TASK DESCRIPTION:
Filter the entries that follow, copying every line in which the word "pixels" appears.

EXERCISE MATERIAL:

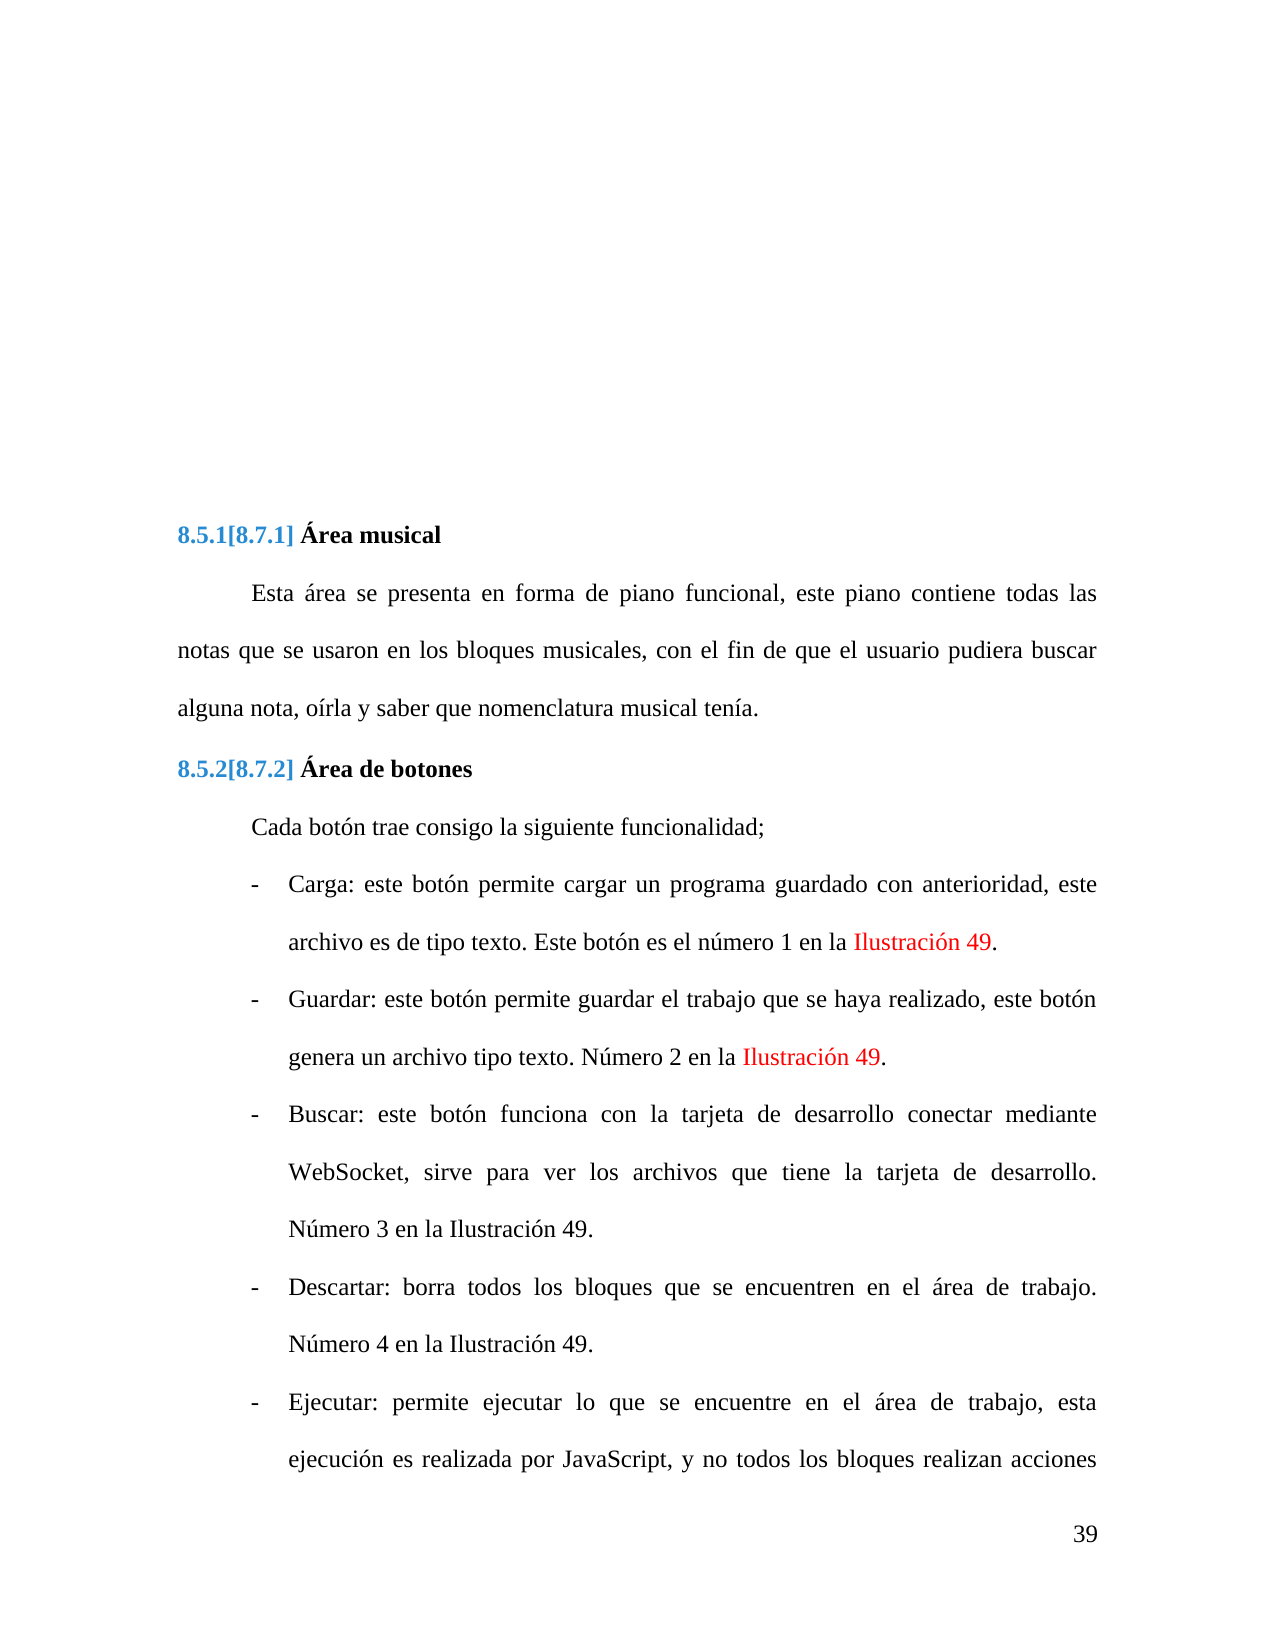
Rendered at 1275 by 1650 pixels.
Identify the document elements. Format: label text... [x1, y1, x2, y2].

text Cada botón trae consigo la siguiente funcionalidad; [177, 812, 1098, 841]
list Descartar: borra todos los bloques que se encuentren en el área de trabajo. Número 4 en la Ilustración 49. [251, 1272, 1098, 1358]
list Guardar: este botón permite guardar el trabajo que se haya realizado, este botón genera un archivo tipo texto. Número 2 en la Ilustración 49. [251, 984, 1098, 1071]
subtitle Área musical [177, 520, 1098, 549]
list Carga: este botón permite cargar un programa guardado con anterioridad, este archivo es de tipo texto. Este botón es el número 1 en la Ilustración 49. [251, 869, 1098, 956]
text Esta área se presenta en forma de piano funcional, este piano contiene todas las notas que se usaron en los bloques musicales, con el fin de que el usuario pudiera buscar alguna nota, oírla y saber que nomenclatura musical tenía. [177, 578, 1098, 721]
list Buscar: este botón funciona con la tarjeta de desarrollo conectar mediante WebSocket, sirve para ver los archivos que tiene la tarjeta de desarrollo. Número 3 en la Ilustración 49. [251, 1099, 1098, 1243]
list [251, 1387, 1098, 1473]
subtitle Área de botones [177, 754, 1098, 783]
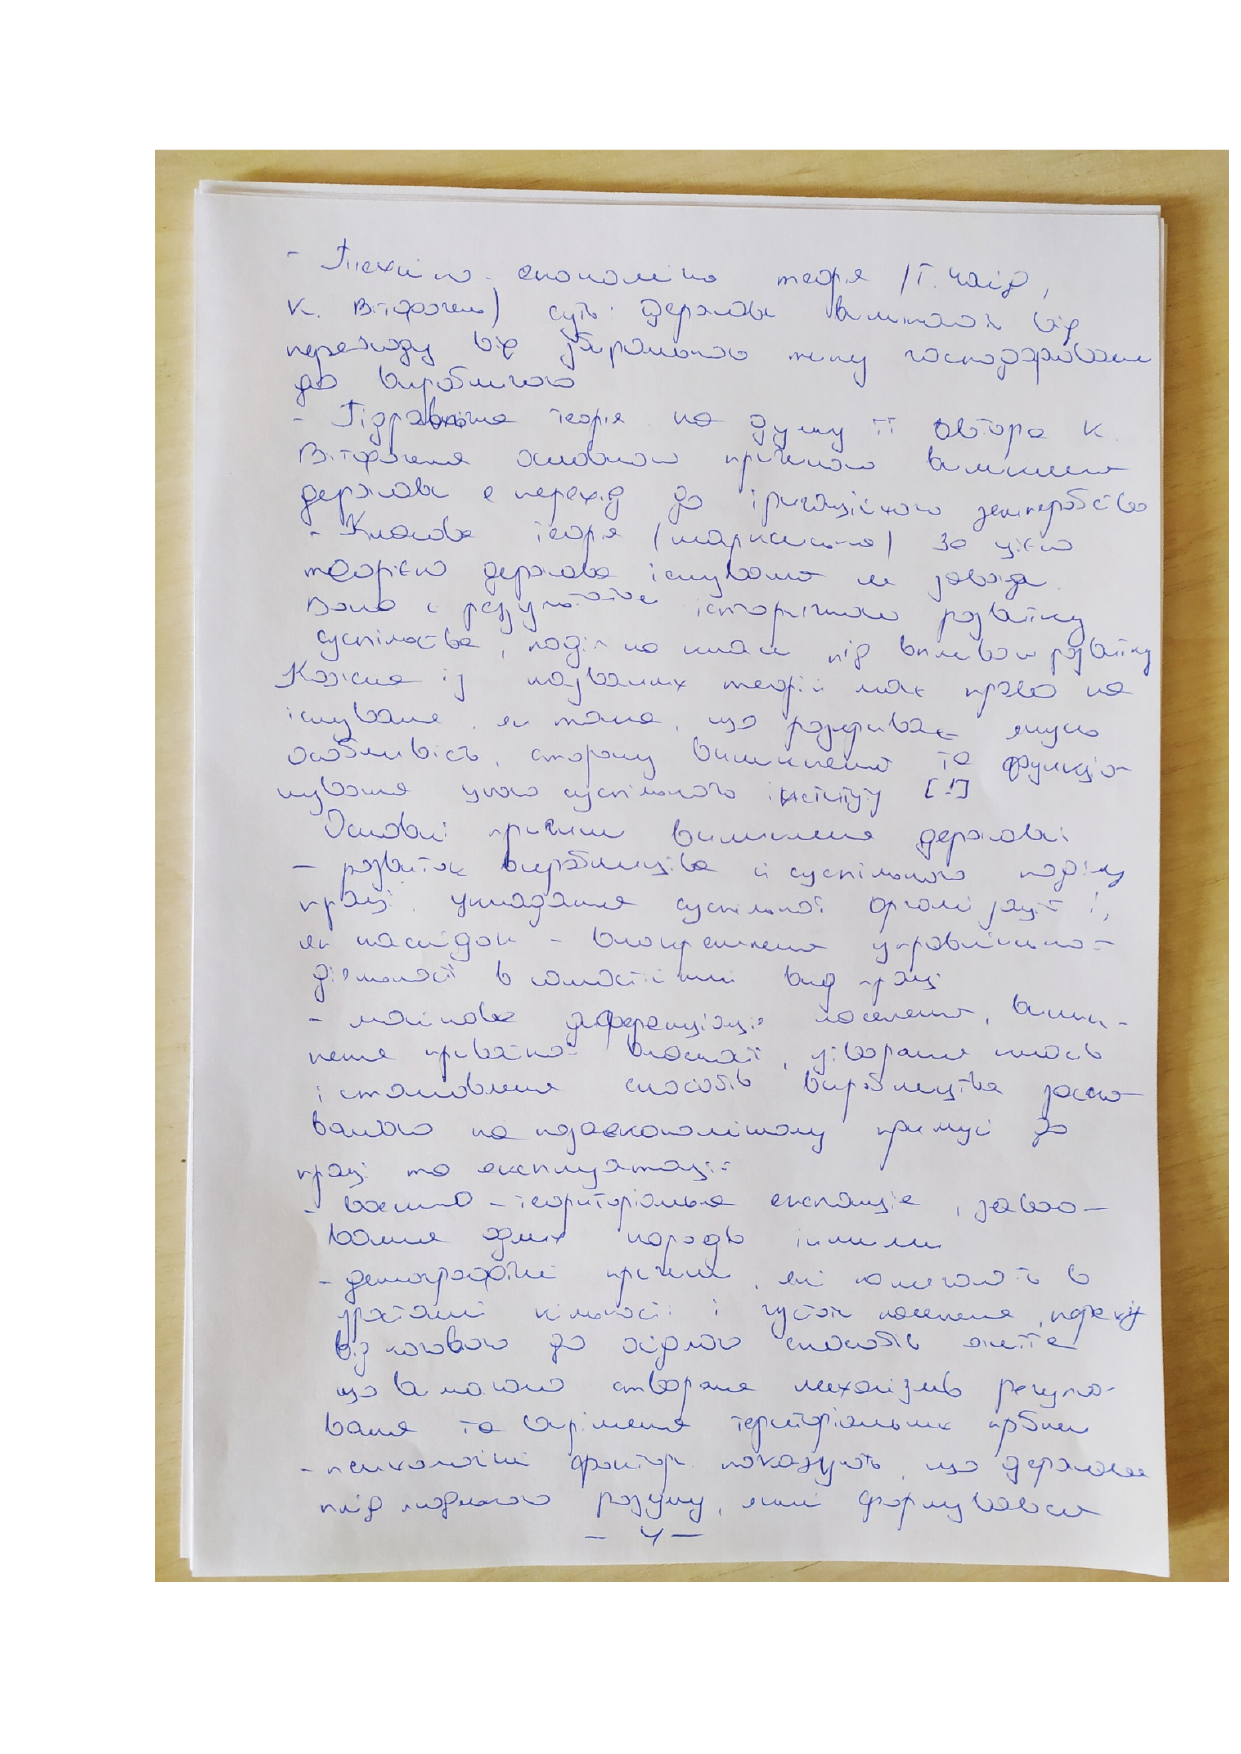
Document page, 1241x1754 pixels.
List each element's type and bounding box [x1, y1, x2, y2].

picture [156, 151, 1229, 1580]
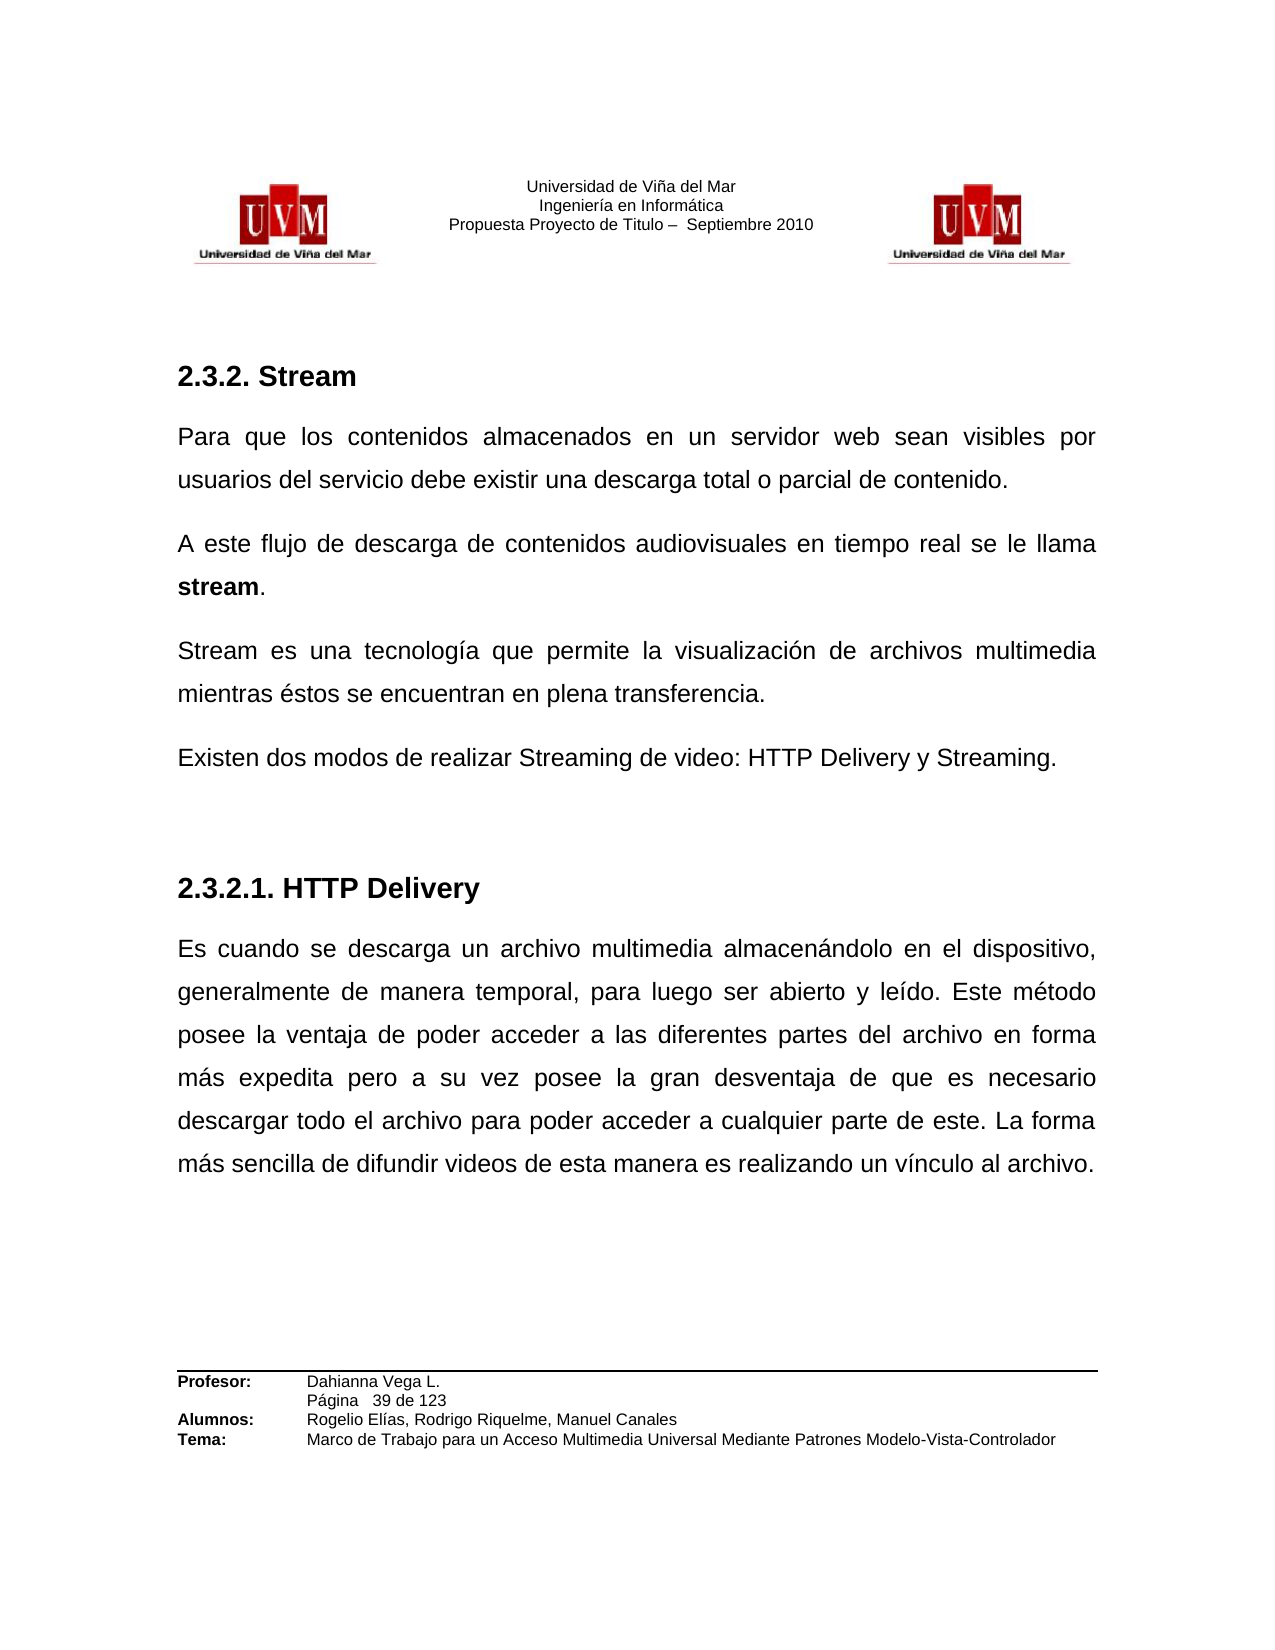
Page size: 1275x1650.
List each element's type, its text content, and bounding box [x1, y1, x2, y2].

subtitle 2.3.2.1. HTTP Delivery [177, 871, 1098, 904]
text Para que los contenidos almacenados en un servidor web sean visibles por usuarios del servicio debe existir una descarga total o parcial de contenido. [177, 422, 1098, 493]
text Stream es una tecnología que permite la visualización de archivos multimedia mientras éstos se encuentran en plena transferencia. [177, 636, 1098, 708]
text A este flujo de descarga de contenidos audiovisuales en tiempo real se le llama stream. [177, 529, 1098, 601]
picture [177, 176, 390, 267]
text Existen dos modos de realizar Streaming de video: HTTP Delivery y Streaming. [177, 743, 1098, 772]
picture [871, 176, 1084, 267]
text Es cuando se descarga un archivo multimedia almacenándolo en el dispositivo, generalmente de manera temporal, para luego ser abierto y leído. Este método posee la ventaja de poder acceder a las diferentes partes del archivo en forma más expedita pero a su vez posee la gran desventaja de que es necesario descargar todo el archivo para poder acceder a cualquier parte de este. La forma más sencilla de difundir videos de esta manera es realizando un vínculo al archivo. [177, 934, 1098, 1178]
subtitle 2.3.2. Stream [177, 359, 1098, 392]
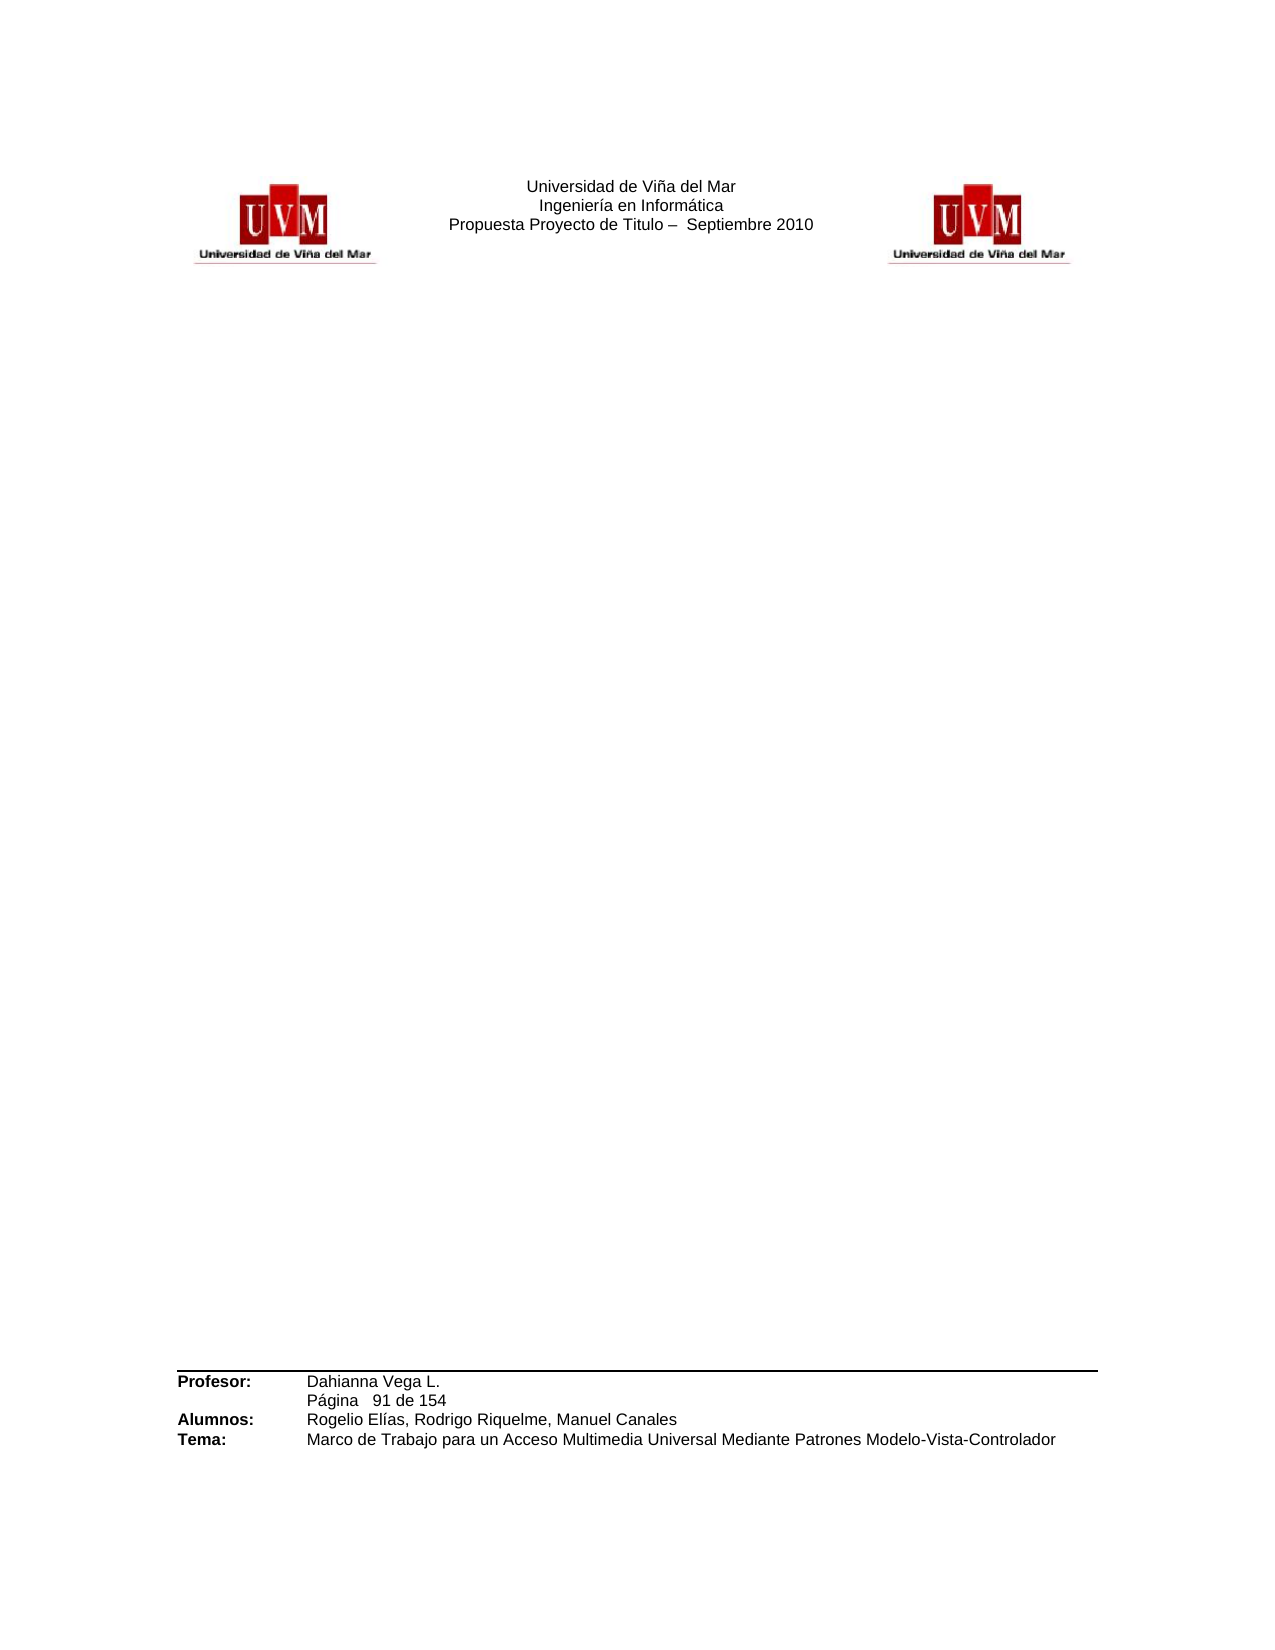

WRITTEN ANSWER:
Rendered at 1275 by 1650 pixels.
Document page, 1241x1754 pixels.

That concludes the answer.